**What to work on**
From the line with "thumb tip: (77, 225)" to the line with "pinky tip: (191, 255)", retype every line exactly, including those two, and leave out the rest of the data below.

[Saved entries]
________________________

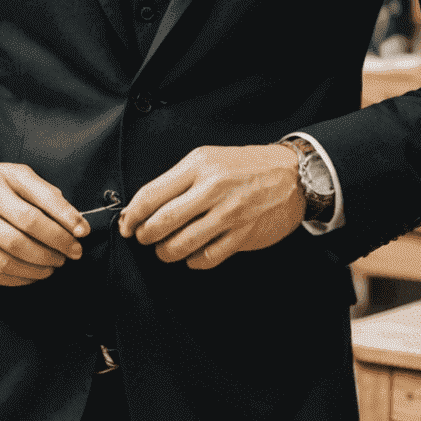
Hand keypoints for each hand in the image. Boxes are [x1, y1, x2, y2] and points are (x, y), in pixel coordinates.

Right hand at [0, 157, 87, 286]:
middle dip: (51, 252)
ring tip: (53, 266)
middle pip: (18, 241)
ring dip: (35, 270)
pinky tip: (31, 276)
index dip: (60, 230)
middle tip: (70, 255)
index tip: (82, 236)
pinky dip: (15, 280)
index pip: (32, 214)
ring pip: (4, 262)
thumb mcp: (18, 174)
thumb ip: (48, 195)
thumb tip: (77, 225)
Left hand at [118, 144, 304, 269]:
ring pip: (181, 245)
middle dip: (145, 236)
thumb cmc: (245, 167)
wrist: (293, 175)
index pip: (151, 195)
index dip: (132, 215)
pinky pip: (207, 258)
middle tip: (143, 238)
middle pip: (162, 223)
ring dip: (165, 252)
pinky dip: (193, 261)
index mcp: (198, 166)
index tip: (127, 224)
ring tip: (164, 250)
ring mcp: (229, 214)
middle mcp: (212, 189)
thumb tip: (144, 206)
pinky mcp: (243, 236)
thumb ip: (178, 180)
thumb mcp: (208, 159)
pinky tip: (191, 255)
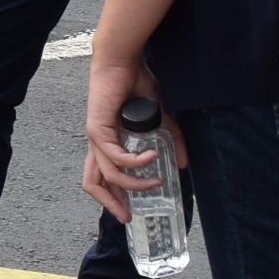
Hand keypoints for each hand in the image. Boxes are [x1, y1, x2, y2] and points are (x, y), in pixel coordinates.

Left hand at [81, 47, 188, 223]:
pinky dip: (136, 162)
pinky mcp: (97, 129)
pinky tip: (152, 157)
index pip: (103, 178)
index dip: (113, 198)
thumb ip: (172, 139)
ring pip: (107, 175)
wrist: (124, 61)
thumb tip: (184, 163)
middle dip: (111, 204)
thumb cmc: (137, 85)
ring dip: (133, 184)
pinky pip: (116, 157)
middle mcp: (98, 144)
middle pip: (93, 184)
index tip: (130, 213)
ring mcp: (95, 138)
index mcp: (108, 143)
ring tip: (156, 180)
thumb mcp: (160, 118)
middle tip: (129, 217)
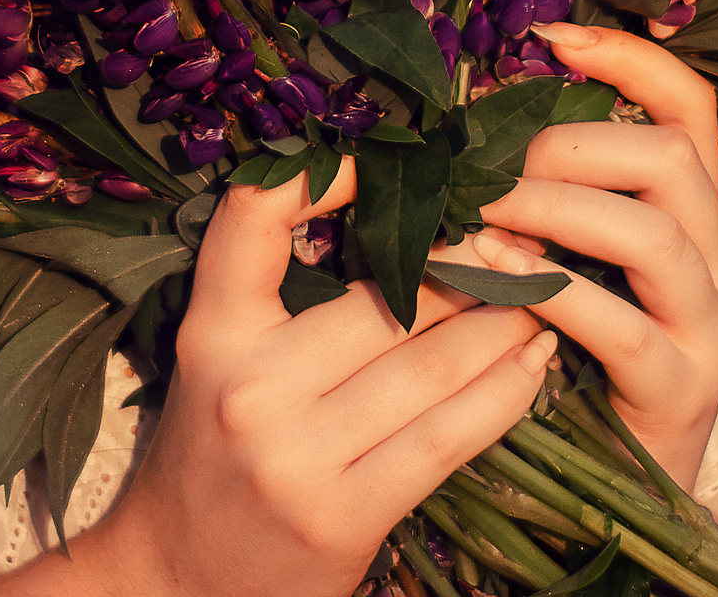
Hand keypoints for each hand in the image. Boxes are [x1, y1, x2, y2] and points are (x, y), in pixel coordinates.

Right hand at [0, 165, 556, 596]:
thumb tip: (398, 214)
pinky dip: (504, 392)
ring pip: (430, 364)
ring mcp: (299, 457)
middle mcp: (252, 388)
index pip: (255, 217)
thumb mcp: (218, 359)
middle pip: (385, 299)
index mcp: (214, 332)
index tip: (390, 162)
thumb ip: (278, 295)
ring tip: (541, 291)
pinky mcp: (346, 516)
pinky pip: (447, 437)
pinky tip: (533, 361)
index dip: (326, 172)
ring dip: (503, 321)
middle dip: (466, 263)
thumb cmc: (211, 451)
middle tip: (517, 234)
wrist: (176, 579)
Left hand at [472, 20, 717, 491]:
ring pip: (652, 232)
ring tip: (479, 212)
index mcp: (692, 220)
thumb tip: (468, 131)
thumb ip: (545, 203)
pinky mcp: (679, 390)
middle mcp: (717, 264)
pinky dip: (548, 289)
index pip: (693, 109)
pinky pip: (621, 323)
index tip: (553, 37)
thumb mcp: (570, 266)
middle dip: (569, 144)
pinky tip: (491, 274)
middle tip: (486, 162)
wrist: (615, 495)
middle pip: (672, 158)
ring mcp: (709, 329)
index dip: (631, 60)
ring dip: (553, 209)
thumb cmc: (572, 365)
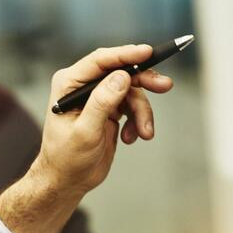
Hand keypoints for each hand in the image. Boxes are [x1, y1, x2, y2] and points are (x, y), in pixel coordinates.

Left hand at [0, 44, 173, 232]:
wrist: (68, 180)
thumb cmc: (67, 158)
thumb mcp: (85, 132)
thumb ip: (102, 103)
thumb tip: (122, 77)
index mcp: (68, 83)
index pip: (101, 61)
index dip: (126, 55)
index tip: (148, 52)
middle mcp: (83, 86)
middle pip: (121, 71)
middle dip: (144, 80)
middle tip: (165, 86)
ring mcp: (98, 97)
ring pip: (132, 92)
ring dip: (142, 112)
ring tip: (145, 133)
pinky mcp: (110, 110)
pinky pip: (133, 107)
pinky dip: (138, 121)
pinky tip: (132, 138)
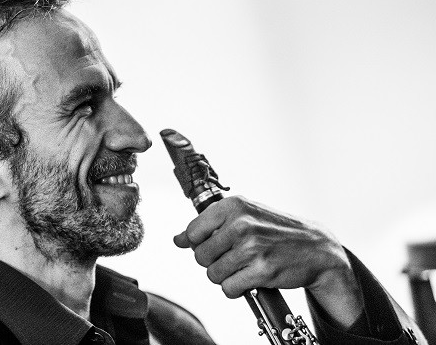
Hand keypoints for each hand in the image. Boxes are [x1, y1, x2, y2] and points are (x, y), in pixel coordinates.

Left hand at [174, 195, 363, 328]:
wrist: (317, 249)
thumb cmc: (276, 231)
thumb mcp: (244, 216)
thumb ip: (209, 225)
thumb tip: (177, 239)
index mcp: (233, 205)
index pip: (193, 231)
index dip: (200, 243)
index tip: (216, 244)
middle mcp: (241, 223)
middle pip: (200, 256)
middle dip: (213, 262)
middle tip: (234, 258)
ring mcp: (251, 247)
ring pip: (212, 274)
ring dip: (225, 277)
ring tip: (243, 267)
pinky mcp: (261, 270)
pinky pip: (228, 288)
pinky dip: (236, 289)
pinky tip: (249, 279)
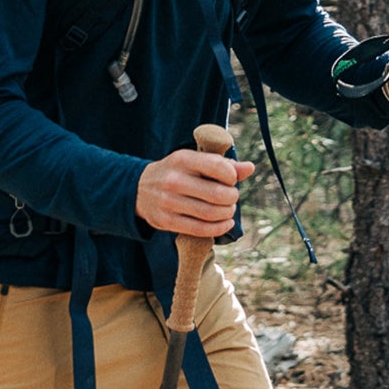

________________________

**Solved problem**
thumb tip: (77, 225)
Left hand at [118, 144, 304, 269]:
ring pip: (181, 245)
middle dip: (145, 236)
thumb cmc: (245, 167)
wrist: (293, 175)
index pip: (151, 195)
index dip: (132, 215)
pinky pip: (207, 258)
middle tip: (143, 238)
middle pip: (162, 223)
ring dip: (165, 252)
pinky dip: (193, 261)
index mcp: (198, 166)
index tip: (127, 224)
ring tip: (164, 250)
ring mcp: (229, 214)
middle mcp: (212, 189)
thumb tip: (144, 206)
pinky mcp: (243, 236)
thumb ip: (178, 180)
thumb mcp: (208, 159)
pinky tip: (191, 255)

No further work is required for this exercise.